In terms of the technology stack: the backend is built with Rust (harness-cli command-line tool and API service, balancing performance and type safety); the frontend is a React/Vite dashboard (real-time monitoring and workflow visualization); the skill system includes installable skill packages (e.g., author-workflow supporting Claude Code and Codex).

## Adapter Pattern and Design Principles

The framework integrates with specific projects via the adapter pattern. Adapters need to define CLI commands, dashboard links, artifact readers, etc.
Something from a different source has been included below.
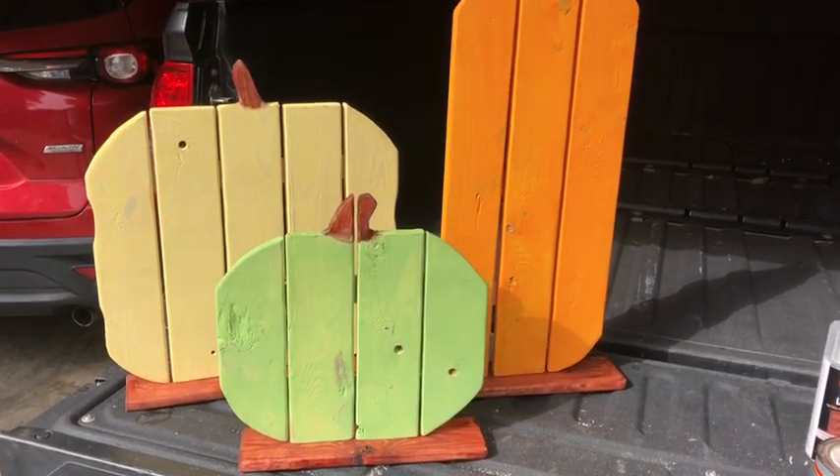All right guys i've got the bases attached they're standing upright.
Key design principles: separation of core and adapters (the general core does not depend on project code), contract-first (interfaces defined by JSON Schema), progressive features, and message-first (all interactions are implemented via messages).

## Application Scenarios and Value

Applicable scenarios include complex software development (automated code review, refactoring), business process automation, research data analysis (multi-agent collaboration), and operation and maintenance monitoring (intelligent fault diagnosis). Its value lies in providing reusable infrastructure to connect AI capabilities with actual business systems.

## Quick Start and Future Outlook

Quick start requires three steps: install skills (supports Claude Code/Codex), start services (API and dashboard), and run workflows. The project's significance lies in its pragmatic approach to agent applications, and it will become a key bridge connecting AI capabilities and business systems in the future.